**WORK TO BE COMPLETED**:
Which lines in the records contain the word "professional"? Report each of those lines in full, treating uppercase and lowercase letters as different.

=-=-=

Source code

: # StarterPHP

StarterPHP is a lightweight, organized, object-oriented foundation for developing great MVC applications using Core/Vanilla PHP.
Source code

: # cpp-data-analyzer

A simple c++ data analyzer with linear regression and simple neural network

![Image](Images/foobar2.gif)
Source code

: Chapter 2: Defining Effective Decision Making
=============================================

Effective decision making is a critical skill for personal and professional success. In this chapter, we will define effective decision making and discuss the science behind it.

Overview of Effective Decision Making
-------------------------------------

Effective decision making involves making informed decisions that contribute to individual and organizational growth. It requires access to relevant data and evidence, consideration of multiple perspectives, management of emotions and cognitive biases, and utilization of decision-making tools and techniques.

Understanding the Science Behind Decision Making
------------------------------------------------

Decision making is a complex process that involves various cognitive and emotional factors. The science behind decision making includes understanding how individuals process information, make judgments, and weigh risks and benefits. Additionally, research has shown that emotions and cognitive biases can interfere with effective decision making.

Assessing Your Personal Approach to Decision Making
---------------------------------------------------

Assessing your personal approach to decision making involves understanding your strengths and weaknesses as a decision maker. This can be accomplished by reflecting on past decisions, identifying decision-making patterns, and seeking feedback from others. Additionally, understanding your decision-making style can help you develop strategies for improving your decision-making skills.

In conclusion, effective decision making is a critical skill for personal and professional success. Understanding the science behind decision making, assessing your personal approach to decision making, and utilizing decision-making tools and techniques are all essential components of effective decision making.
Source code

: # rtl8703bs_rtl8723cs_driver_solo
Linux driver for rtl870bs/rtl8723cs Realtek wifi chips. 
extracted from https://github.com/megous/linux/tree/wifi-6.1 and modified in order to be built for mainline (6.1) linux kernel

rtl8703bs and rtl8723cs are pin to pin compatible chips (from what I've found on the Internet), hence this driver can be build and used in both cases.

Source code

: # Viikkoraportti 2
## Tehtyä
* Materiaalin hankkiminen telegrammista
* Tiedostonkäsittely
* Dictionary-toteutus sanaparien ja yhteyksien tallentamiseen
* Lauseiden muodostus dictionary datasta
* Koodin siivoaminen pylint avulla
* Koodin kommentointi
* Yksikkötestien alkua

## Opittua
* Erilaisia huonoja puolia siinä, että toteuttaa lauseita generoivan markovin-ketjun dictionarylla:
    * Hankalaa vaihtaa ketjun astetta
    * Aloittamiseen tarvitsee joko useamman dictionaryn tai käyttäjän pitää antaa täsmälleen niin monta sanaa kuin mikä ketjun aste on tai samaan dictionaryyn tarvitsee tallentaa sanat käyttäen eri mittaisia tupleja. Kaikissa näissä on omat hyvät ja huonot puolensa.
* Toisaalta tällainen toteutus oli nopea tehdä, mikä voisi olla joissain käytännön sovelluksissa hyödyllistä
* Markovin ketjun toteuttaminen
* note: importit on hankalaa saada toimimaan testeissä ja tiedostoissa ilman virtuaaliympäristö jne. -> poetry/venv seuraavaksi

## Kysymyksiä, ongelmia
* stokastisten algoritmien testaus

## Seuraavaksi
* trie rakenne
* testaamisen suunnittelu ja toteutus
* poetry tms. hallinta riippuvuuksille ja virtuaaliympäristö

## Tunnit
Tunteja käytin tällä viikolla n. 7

=-=-=

**EXERCISE RESULT**:
Effective decision making is a critical skill for personal and professional success. In this chapter, we will define effective decision making and discuss the science behind it.
In conclusion, effective decision making is a critical skill for personal and professional success. Understanding the science behind decision making, assessing your personal approach to decision making, and utilizing decision-making tools and techniques are all essential components of effective decision making.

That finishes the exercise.